WHAT TO DO:
Transcribe the forum thread below exactly, from "Life with a" up to and including "side of Hana.".

# 2 years 10 months



## sheps4life (Jan 14, 2012)

Hey Hana,

Those years with you were :groovy:eace:


Lyrics for Best Thing That Ever Happened to Me By Gladys Knight


 I've had my share of life's ups and downs
But fate's been kind, the downs have been few
I guess you could say that I've been lucky
Well, I guess you could say that it's all because of you


 [Chorus]
If anyone should ever write my life story
For whatever reason there might be
Oh, you'll be there between each line of pain and glory
Cause you're the best thing that ever happened to me
Ah, you're the best thing that ever happened to me


 Oh, there have been times when times were hard
But always somehow I made it, I made it through
Cause for every moment that I've spent hurting
There was a moment that I spent, ah, just loving you


 [Chorus]


 I know, you're the best thing, oh, that ever happened to me


----------



## Traveler's Mom (Sep 24, 2012)

I am so sorry for your loss. I'm sure Hana could sing those lyrics right back to you. I'm sure the love was a two way street.


Lynn & Traveler


----------



## sheps4life (Jan 14, 2012)

*Thanks*

Life with a GSD is always better

I still have Lucky}: and she misses Hana too
And all the pictures I have of Lucky and Hana; Luck is always behind or to the side of Hana.

They had a great 2.5 years together


----------



## Susan_GSD_mom (Jan 7, 2014)

Here's just for you and Hana...

https://www.youtube.com/watch?v=1lGrShe7t7c

Enjoy, though it brought tears to my eyes!

Susan


----------

SOURCE DATA:
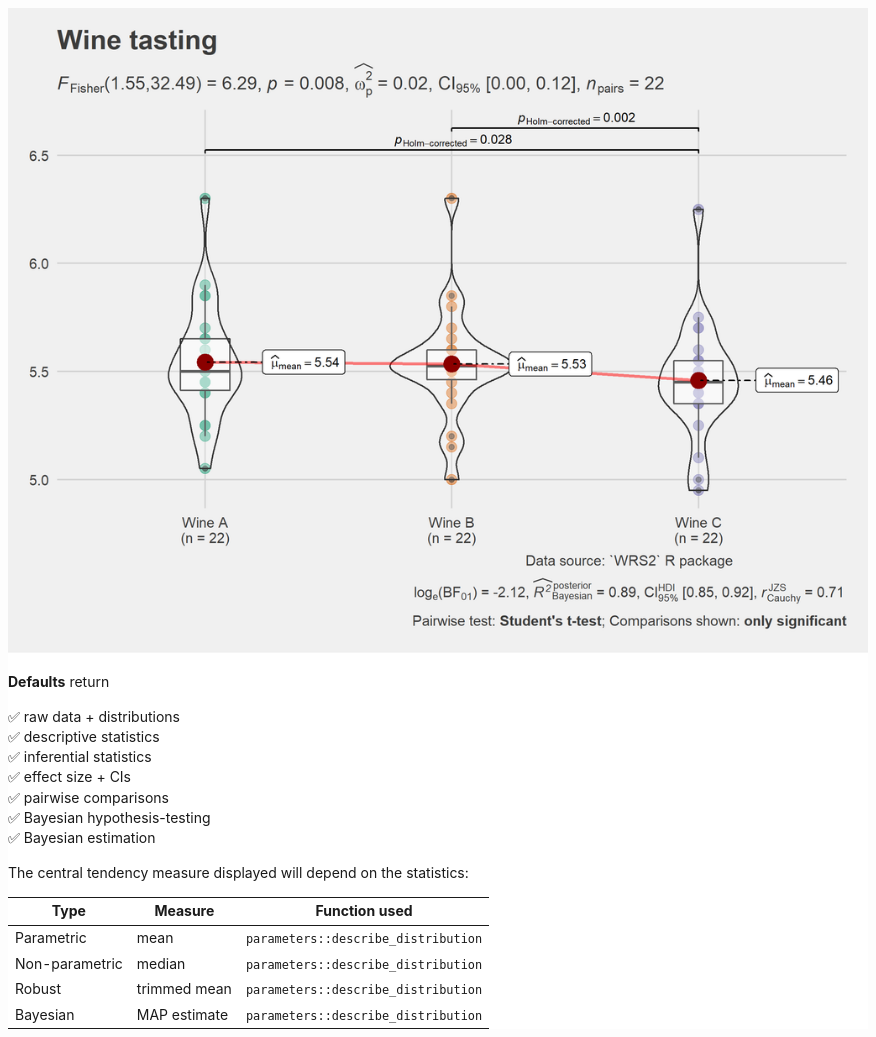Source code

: <img src="man/figures/README-ggwithinstats1-1.png" width="100%" />

**Defaults** return<br>

✅ raw data + distributions <br> ✅ descriptive statistics <br> ✅
inferential statistics <br> ✅ effect size + CIs <br> ✅ pairwise
comparisons <br> ✅ Bayesian hypothesis-testing <br> ✅ Bayesian
estimation <br>

The central tendency measure displayed will depend on the statistics:

| Type           | Measure      | Function used                       |
|----------------|--------------|-------------------------------------|
| Parametric     | mean         | `parameters::describe_distribution` |
| Non-parametric | median       | `parameters::describe_distribution` |
| Robust         | trimmed mean | `parameters::describe_distribution` |
| Bayesian       | MAP estimate | `parameters::describe_distribution` |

TASK SOLUTION:
Life with a GSD is always better

I still have Lucky}: and she misses Hana too
And all the pictures I have of Lucky and Hana; Luck is always behind or to the side of Hana.